Benjamin Stenzler, quant à lui, construit des biosenseurs à base de levure et les optimise pour une utilisation sur le terrain. S'appuyant sur l'expertise de l'équipe en microbiologie (étude de la biologie des organismes microscopiques) et en endocrinologie (étude de la sécrétion hormonale), l’équipe peaufine des biosenseurs adaptés à évaluation de la santé des caribous. Ils procéderont ensuite à des validations sur le terrain afin de sélectionner ceux qui répondent le mieux aux besoins de leurs partenaires autochtones.

Le suivi de la santé des caribous n'est pas une tâche facile, nécessitant une collaboration multidimensionnelle. En plus des contributions cruciales de l'IDDPNQL et de nombreuses Premières Nations du Québec et du Labrador, Phillipe Thomas (biologiste de la faune à ECCC) contribue en reliant les mesures indirectes de santé par l'analyse des métabolites d'hormones fécales à l'état et aux trajectoires de la population. Les résultats de ce projet informeront le Consortium national du savoir sur le caribou boréal (CNSCB) et guideront les décisions vidant à établir des critères pour l’évaluation de la santé des caribous.
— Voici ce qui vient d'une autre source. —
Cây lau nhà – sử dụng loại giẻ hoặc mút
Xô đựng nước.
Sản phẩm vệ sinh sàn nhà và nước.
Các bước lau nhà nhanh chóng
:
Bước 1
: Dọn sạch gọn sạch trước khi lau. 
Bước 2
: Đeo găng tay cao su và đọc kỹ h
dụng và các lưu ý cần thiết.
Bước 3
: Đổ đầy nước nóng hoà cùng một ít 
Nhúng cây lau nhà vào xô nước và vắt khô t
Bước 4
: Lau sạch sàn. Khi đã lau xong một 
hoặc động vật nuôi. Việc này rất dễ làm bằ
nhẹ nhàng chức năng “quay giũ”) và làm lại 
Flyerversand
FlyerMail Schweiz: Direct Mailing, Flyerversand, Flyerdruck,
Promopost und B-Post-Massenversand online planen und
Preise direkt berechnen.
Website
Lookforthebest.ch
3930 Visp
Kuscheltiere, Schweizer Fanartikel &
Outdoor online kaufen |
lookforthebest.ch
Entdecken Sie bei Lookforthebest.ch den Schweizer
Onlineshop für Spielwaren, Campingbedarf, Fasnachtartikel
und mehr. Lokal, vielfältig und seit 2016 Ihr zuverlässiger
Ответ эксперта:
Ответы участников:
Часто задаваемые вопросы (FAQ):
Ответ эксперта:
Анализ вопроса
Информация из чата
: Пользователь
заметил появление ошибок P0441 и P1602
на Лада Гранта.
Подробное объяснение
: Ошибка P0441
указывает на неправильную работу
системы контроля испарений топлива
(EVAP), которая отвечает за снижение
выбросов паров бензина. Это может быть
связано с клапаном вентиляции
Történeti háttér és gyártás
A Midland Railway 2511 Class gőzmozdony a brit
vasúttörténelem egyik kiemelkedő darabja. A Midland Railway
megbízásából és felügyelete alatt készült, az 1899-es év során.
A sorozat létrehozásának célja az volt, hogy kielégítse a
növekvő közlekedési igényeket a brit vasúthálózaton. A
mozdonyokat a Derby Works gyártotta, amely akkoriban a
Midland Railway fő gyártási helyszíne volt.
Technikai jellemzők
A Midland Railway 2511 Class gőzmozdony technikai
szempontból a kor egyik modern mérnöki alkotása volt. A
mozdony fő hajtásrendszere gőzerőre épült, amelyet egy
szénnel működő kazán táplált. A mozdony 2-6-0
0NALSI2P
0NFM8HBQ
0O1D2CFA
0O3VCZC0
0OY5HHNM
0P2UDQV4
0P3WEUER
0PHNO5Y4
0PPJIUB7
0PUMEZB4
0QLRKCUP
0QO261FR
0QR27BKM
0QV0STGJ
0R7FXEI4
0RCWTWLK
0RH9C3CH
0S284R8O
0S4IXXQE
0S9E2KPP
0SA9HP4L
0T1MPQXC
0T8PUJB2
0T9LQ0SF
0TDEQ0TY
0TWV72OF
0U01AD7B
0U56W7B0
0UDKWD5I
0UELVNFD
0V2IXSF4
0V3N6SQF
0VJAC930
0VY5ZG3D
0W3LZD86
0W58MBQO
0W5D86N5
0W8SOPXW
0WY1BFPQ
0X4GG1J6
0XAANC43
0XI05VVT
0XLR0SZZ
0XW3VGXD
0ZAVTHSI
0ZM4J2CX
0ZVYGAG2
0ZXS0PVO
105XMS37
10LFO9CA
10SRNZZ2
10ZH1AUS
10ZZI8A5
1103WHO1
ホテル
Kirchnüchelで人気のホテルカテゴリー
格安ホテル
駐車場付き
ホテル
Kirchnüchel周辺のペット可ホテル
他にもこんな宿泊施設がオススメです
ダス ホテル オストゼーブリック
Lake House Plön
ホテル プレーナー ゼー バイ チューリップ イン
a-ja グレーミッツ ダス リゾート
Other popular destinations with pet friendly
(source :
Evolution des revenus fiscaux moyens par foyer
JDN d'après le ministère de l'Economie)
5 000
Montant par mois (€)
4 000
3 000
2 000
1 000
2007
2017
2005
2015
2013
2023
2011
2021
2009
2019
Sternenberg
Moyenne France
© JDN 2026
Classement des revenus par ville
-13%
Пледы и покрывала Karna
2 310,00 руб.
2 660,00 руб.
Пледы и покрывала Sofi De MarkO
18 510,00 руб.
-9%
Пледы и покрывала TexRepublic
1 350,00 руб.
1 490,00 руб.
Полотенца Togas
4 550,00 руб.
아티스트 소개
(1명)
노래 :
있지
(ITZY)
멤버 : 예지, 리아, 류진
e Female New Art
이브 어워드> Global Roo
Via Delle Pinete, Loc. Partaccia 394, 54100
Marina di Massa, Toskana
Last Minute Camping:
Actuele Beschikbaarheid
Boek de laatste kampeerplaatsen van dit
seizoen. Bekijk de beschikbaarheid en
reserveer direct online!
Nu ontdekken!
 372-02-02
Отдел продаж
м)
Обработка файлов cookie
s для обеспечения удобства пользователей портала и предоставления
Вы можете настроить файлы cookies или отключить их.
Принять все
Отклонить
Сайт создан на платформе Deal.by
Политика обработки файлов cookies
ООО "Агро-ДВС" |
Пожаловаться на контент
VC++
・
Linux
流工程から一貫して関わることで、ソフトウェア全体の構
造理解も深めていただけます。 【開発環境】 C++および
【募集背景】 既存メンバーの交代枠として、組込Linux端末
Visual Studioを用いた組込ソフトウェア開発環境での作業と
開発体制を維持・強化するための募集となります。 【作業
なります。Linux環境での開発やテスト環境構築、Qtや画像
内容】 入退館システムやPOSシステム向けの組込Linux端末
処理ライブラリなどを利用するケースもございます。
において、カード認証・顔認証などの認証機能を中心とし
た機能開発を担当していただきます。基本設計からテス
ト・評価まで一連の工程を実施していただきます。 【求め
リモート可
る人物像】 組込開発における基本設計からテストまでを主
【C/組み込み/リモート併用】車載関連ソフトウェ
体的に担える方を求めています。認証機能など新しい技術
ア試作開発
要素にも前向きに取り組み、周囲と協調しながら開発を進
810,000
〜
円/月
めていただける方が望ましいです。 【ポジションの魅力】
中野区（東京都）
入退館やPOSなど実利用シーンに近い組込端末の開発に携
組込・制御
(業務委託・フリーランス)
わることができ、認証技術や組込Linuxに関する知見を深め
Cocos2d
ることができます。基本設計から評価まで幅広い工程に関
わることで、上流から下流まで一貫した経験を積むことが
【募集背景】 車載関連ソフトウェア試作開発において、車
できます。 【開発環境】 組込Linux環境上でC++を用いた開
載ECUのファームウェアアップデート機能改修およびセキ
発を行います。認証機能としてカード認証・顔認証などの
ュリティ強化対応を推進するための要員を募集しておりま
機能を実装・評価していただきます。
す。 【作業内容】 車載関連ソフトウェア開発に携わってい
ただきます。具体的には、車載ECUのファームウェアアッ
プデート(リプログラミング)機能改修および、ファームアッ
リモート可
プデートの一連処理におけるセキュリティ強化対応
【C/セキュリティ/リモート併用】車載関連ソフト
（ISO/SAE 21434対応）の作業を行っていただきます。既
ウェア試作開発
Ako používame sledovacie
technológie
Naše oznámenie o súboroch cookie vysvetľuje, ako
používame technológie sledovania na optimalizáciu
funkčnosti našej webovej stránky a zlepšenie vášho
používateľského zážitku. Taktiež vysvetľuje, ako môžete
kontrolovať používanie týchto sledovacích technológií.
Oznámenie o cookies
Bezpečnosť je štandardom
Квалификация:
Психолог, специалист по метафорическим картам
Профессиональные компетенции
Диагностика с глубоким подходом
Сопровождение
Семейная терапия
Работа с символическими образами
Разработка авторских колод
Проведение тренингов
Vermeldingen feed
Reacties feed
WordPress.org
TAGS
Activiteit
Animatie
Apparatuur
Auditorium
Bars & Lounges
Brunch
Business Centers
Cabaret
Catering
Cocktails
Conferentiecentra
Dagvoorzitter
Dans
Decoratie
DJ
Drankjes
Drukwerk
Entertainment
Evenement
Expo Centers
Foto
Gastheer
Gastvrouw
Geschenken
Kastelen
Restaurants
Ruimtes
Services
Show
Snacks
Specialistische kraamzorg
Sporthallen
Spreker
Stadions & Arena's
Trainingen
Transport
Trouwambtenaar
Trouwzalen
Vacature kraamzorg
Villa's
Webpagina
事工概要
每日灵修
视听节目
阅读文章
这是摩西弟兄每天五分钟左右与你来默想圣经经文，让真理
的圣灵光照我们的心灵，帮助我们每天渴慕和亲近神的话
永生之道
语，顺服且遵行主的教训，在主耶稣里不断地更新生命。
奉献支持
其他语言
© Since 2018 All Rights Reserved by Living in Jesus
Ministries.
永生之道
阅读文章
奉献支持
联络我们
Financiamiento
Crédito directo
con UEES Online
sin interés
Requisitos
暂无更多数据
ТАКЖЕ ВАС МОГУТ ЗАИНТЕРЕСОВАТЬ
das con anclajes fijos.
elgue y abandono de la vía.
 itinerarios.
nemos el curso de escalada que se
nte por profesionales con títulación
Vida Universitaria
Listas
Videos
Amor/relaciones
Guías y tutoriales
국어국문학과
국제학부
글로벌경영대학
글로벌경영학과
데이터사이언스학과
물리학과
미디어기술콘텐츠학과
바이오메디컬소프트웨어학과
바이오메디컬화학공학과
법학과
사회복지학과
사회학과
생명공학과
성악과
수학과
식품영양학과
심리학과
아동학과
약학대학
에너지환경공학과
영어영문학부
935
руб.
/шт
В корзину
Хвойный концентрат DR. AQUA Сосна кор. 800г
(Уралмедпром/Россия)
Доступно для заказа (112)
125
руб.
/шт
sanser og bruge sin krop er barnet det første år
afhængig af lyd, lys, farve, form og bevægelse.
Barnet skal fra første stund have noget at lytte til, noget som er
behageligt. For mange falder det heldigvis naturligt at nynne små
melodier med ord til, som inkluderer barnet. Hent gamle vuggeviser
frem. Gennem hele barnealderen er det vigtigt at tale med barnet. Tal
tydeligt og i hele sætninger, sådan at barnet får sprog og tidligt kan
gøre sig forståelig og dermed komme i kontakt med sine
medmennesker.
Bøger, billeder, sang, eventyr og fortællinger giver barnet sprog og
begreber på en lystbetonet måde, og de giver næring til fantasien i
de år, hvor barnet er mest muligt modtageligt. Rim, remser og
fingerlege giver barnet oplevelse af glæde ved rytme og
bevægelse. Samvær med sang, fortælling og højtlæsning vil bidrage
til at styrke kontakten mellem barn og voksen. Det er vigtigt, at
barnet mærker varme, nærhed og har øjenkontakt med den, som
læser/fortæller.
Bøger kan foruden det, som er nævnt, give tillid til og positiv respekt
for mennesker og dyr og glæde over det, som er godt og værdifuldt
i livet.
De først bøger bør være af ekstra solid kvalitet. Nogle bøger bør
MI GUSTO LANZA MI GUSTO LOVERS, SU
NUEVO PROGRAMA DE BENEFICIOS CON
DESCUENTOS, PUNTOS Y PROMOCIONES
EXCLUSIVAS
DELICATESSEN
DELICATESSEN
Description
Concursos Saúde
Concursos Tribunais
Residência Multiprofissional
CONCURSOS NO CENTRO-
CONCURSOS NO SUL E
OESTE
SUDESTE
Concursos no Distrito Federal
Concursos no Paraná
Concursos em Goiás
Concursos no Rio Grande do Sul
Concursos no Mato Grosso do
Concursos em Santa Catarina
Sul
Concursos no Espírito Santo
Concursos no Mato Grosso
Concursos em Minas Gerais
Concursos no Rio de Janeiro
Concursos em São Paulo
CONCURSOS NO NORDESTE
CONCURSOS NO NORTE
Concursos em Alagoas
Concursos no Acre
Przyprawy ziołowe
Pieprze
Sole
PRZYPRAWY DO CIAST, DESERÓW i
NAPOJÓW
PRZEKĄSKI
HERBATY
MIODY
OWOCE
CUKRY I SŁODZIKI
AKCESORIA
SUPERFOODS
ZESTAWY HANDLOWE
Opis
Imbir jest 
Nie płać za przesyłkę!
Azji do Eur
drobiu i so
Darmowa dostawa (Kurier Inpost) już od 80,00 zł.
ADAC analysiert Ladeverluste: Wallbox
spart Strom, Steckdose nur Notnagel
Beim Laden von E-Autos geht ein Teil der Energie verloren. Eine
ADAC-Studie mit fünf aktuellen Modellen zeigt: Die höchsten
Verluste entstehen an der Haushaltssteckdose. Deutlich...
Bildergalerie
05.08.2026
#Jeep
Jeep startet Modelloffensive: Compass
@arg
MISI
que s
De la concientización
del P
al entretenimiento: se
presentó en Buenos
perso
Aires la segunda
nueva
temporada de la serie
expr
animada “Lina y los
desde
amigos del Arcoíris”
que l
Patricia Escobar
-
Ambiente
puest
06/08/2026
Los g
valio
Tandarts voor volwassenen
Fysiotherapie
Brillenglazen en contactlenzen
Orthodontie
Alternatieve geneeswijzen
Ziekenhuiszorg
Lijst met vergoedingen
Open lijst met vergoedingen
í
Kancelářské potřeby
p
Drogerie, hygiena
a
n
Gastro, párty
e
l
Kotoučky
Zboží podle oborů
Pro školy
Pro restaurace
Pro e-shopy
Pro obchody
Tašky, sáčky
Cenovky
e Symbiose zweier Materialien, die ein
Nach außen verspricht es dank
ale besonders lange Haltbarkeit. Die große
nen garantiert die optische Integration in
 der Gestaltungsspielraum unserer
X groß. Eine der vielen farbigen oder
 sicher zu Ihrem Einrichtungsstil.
À mesure que la recherche progresse, les professeurs Poulain et Trudeau rentent engagés à maintenir des normes éthiques et à favoriser des partenariats respectueux avec les communautés autochtones impliquées. Faisant écho aux principes de l'IDDPNQL, ils veillent à ce que les droits ancestraux et issus de traités des Premières nations participant à la recherche soient respectés et que leurs voix soient entendues. Cet engagement souligne leur profond respect pour le savoir et la souveraineté autochtones, établissant une norme pour des pratiques de recherche responsables en matière de conservation de l'environnement.

Grâce à cet effort de collaboration, la surveillance menée par les Autochtones promet de préserver l'avenir des populations de caribous et d’honorer la gestion autochtone du territoire.